Sürecin ilk adımı Çaycuma ve Çaydeğirmeni’nde görülmüştü. Ardından Kilimli’ye bağlı Türkali Köyü’nde vatandaşlar imza kampanyası başlatarak yetkililere çağrıda bulundu. Gökçebey’in Gaziler Köyü’nde ise konu artık daha da kritik bir noktaya taşındı: doğalgaz gerekçesiyle köyün belediyeye bağlanması tartışmaları gündeme geldi.

ÖZEL İDARE “KAYBEDEN” TARAF OLMA RİSKİYLE KARŞI KARŞIYA

Zonguldak İl Özel İdaresi, uzun yıllardır köy altyapılarının en önemli destekçisi konumundaydı. Ancak doğalgaz meselesi, bu kurumun etkinliğini sorgulatmaya başladı. Çünkü doğalgaz hizmeti belediyeler üzerinden yürütülüyor ve bu durum, köylerin belediye sınırlarına geçme isteğini artırıyor. Bu gelişme, Özel İdare açısından ciddi bir “yetki daralması” riskini beraberinde getiriyor. Köyler belediye hizmetlerinden yararlanmak isterken, Özel İdare’nin sunduğu altyapı hizmetleri geri planda kalıyor. Sonuçta, “doğalgazlı olmak” artık bir yaşam konforu değil, aynı zamanda bir yönetim tercihi haline gelmiş durumda.

BELEDİYELER İÇİN FIRSAT KAPISI AÇILIYOR

Belediyeler açısından tablo oldukça avantajlı. Çünkü doğalgaz bağlantısı, seçmen nezdinde güçlü bir “hizmet göstergesi” olarak görülüyor. Köylerin belediye sınırlarına geçmesi, sadece nüfus artışı değil; aynı zamanda bütçe, imar ve yatırım kapasitesinin genişlemesi anlamına geliyor.

Bu nedenle belediyeler, doğalgazı adeta bir “kurtarma menüsü” gibi değerlendiriyor. Doğalgaz sözü, köyleri kendi hizmet alanına çekmenin en etkili yolu haline gelmiş durumda.

lKöylerin doğalgazla buluşmasının önündeki en büyük engel, imar planlarının yavaş ilerlemesi ve özel şirketlerle yapılan altyapı anlaşmalarının uzun sürmesi. Özel İdare, bu süreçleri hızlandırmakta yetersiz kalınca köy halkı da belirsizlikten rahatsız oluyor.

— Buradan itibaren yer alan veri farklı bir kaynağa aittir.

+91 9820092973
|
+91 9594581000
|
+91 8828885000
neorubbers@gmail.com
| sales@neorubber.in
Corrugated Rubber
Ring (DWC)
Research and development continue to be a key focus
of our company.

Türkali’de sık sık dile getirilen “Etrafımız doğalgazlı ama biz hâlâ bekliyoruz” serzenişi, aslında birçok köyün ortak duygusunu yansıtıyor. “Kış geliyor, kömür pahalı” diyerek yetkililere çağrı yapan köylüler, doğalgazı artık lüks değil, zorunluluk olarak görüyor.

Tüm bu gelişmeler, Zonguldak’ta yerel yönetim sisteminin yeniden şekillenmeye başladığını gösteriyor. İl Özel İdaresi’nin alanı daralırken, belediyeler köylerin yönetsel radarına giriyor. Bu sadece teknik bir dönüşüm değil; aynı zamanda kırsalın yönetim anlayışında köklü bir değişim anlamına geliyor.

Köylüler doğalgaza kavuşmak isterken, aynı zamanda hangi idari yapının parçası olacaklarına da fiilen karar veriyorlar. Bu nedenle konu artık “doğalgaza bağlanmak” meselesi olmaktan çıkıp, “kimden hizmet almak istiyoruz?” sorusuna dönüşüyor.

Zonguldak için bu tablo, hem fırsat hem risk barındırıyor. Özel İdare ile belediyelerin birbirini tamamlayacak bir anlayışla süreci yönetmesi şart. Aksi halde, köylerin hizmet beklentileri karşılanmazken kurumsal çatışmalar büyüyebilir.

Doğalgazın yaygınlaşması sadece ısınma konforu getirmeyecek; aynı zamanda “yönetim konforu”nu da yeniden tanımlayacak. Önemli olan, bu dönüşümün kimseyi dışlamadan, Zonguldak’ın bütününe fayda sağlayacak şekilde ilerlemesidir.